### ASSIGNMENT
Within the listing that follows, state how many lines include the word "Ideas"; write only that number.

### RECORDS TO PROCESS
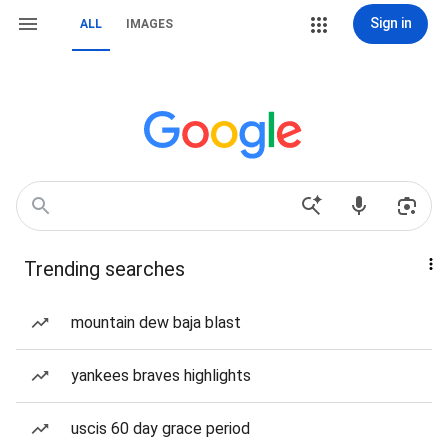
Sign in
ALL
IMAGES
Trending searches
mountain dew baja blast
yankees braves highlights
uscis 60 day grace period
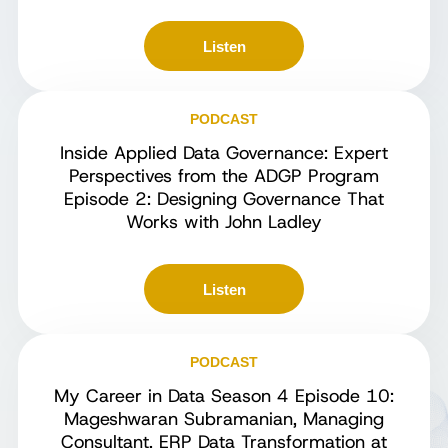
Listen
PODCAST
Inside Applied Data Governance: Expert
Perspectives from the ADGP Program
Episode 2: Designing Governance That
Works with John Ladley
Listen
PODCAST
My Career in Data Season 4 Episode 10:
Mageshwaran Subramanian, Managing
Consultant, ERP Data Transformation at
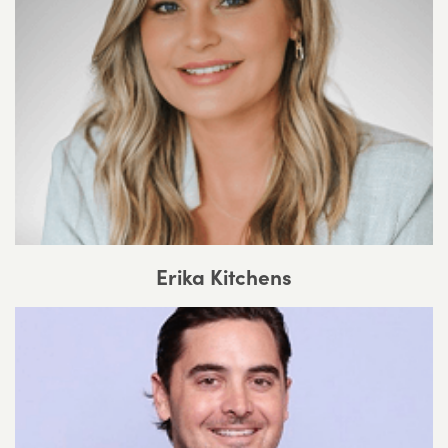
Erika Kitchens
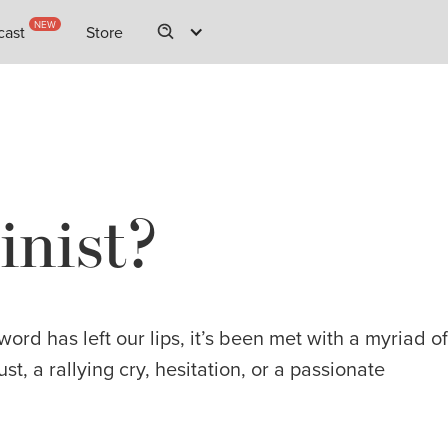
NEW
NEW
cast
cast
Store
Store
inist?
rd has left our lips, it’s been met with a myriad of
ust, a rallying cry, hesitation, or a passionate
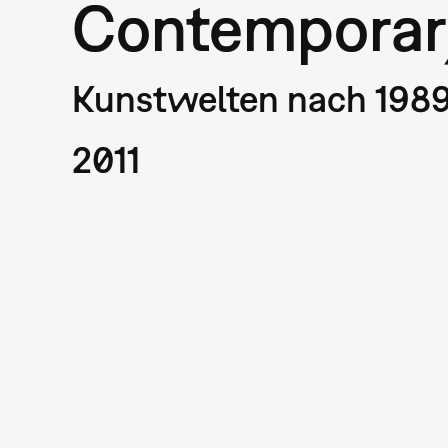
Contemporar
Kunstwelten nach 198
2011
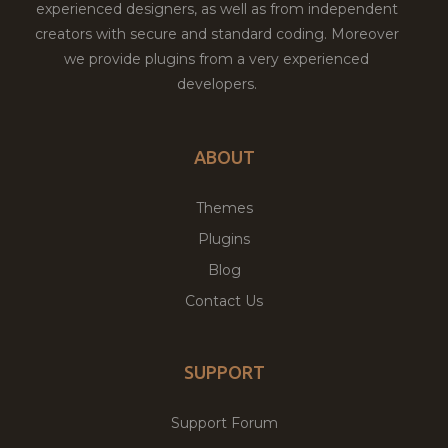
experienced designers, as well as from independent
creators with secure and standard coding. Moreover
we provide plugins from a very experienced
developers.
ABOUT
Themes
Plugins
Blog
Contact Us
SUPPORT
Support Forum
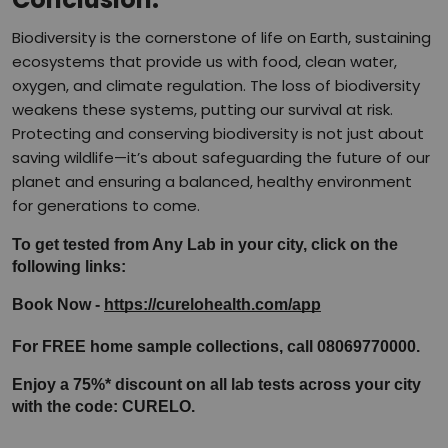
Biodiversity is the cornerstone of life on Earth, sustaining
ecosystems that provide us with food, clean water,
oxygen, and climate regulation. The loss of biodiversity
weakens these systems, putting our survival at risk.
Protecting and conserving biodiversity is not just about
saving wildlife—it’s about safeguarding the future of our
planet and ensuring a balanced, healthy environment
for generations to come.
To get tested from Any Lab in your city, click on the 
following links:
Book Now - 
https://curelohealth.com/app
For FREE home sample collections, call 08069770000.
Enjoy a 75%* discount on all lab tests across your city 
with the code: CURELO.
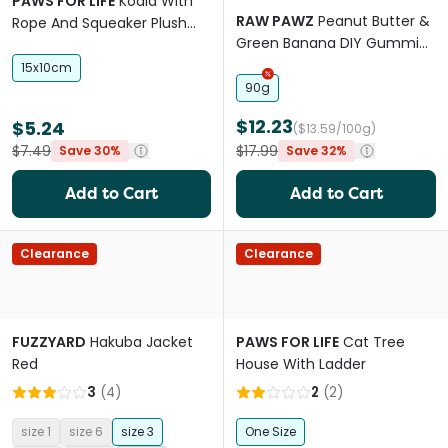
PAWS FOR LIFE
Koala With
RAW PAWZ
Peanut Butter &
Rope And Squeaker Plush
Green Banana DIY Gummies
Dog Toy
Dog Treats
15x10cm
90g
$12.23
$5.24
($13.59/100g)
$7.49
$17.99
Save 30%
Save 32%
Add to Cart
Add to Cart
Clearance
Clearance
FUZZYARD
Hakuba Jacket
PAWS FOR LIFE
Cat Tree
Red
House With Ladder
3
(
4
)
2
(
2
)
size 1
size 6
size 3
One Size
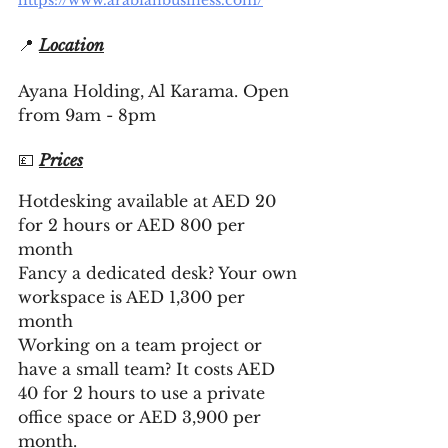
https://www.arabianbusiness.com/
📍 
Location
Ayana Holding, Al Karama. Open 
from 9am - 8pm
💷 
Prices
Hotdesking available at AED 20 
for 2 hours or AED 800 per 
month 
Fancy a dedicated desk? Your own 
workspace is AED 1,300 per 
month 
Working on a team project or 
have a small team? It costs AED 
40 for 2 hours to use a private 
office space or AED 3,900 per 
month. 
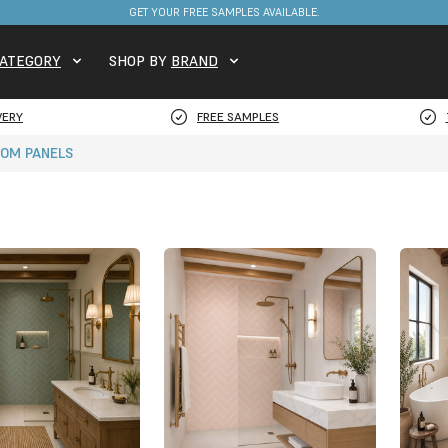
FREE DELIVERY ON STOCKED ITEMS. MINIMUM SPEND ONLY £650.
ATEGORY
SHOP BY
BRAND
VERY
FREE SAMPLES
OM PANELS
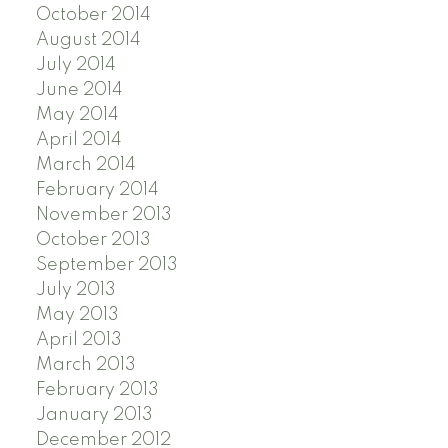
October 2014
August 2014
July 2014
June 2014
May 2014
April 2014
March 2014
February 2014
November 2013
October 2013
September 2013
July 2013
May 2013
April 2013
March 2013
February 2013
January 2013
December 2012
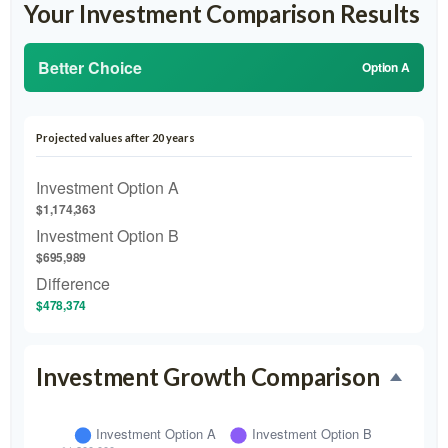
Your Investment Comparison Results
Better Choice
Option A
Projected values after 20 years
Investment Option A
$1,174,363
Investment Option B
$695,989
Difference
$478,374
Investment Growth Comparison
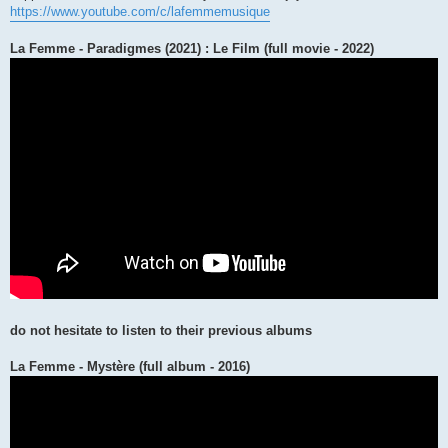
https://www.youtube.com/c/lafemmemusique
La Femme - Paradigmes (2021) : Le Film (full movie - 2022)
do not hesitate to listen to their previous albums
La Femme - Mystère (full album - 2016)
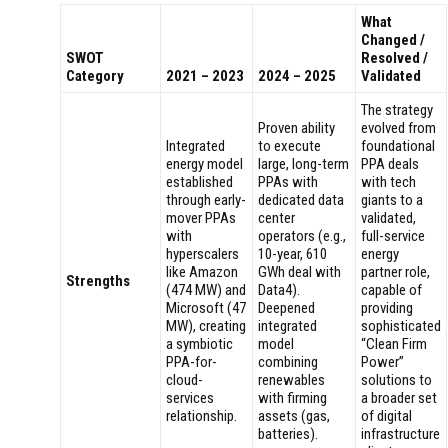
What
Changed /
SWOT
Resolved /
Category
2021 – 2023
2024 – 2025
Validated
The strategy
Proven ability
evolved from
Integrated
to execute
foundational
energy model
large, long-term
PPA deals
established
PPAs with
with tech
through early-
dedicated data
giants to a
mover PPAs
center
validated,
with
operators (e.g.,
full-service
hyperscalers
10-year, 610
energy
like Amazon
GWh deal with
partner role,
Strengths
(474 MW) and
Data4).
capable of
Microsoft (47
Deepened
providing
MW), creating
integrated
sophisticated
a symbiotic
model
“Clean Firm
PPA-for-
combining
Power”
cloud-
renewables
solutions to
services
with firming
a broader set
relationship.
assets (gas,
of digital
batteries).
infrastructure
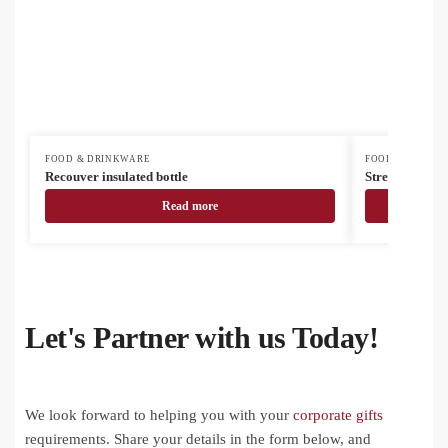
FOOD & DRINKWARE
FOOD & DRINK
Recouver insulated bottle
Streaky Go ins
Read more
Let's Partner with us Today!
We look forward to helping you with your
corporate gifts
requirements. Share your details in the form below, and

* * *

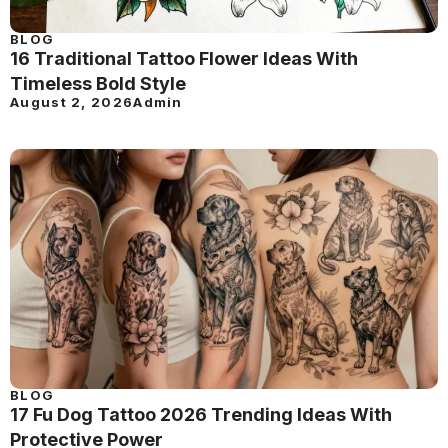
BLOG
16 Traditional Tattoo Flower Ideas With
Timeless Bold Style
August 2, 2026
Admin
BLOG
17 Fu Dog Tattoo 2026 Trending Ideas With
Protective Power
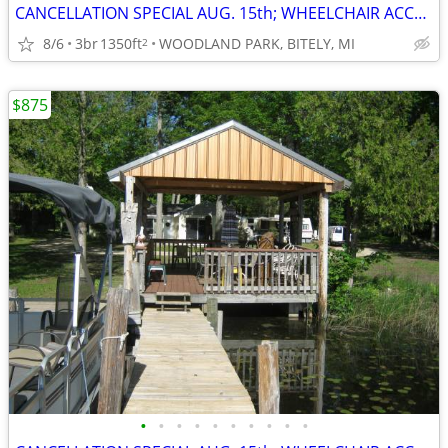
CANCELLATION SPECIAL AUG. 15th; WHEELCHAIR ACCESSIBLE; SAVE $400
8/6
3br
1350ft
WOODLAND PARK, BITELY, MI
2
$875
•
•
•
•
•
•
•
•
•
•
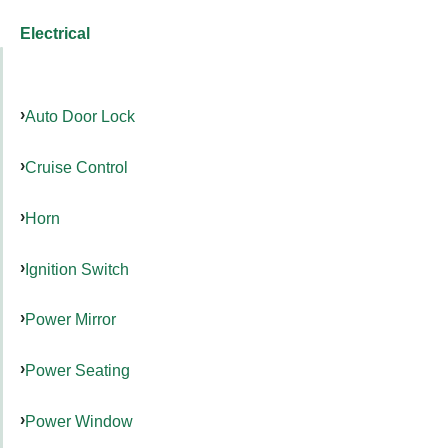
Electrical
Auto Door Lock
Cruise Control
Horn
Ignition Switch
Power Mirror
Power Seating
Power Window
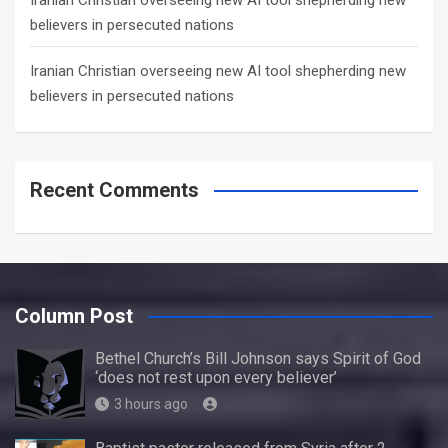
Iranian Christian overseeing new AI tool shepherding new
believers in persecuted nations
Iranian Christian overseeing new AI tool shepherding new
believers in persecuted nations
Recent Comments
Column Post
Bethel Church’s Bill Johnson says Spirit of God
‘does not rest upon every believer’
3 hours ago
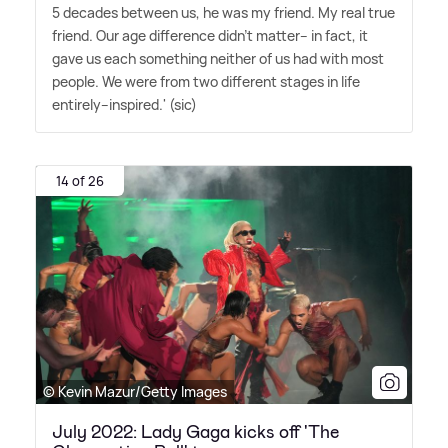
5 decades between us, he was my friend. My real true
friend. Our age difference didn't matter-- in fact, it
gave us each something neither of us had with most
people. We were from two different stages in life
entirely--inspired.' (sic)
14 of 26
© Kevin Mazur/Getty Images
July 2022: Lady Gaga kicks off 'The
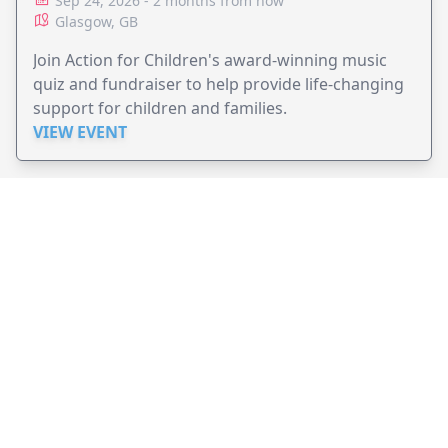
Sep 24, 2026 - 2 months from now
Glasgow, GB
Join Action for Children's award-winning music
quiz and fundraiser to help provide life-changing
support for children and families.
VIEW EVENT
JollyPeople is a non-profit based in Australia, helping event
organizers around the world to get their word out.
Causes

...

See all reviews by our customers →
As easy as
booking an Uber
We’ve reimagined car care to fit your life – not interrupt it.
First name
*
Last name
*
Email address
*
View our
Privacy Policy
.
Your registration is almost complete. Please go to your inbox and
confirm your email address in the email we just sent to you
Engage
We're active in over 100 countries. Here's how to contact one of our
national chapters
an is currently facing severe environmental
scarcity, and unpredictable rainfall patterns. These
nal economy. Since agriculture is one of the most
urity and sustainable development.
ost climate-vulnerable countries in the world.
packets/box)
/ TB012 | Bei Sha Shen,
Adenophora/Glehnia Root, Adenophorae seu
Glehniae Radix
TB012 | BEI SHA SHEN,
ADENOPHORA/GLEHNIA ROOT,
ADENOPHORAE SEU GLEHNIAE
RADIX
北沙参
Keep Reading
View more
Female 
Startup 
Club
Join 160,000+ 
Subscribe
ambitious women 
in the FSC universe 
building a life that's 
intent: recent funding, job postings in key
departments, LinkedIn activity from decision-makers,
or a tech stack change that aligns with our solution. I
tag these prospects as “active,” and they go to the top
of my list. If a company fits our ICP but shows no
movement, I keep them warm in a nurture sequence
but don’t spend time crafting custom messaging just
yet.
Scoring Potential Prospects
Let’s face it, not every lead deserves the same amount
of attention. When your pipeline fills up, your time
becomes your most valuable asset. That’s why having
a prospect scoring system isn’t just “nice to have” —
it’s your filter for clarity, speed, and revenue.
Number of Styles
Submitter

### TASK RESPONSE
2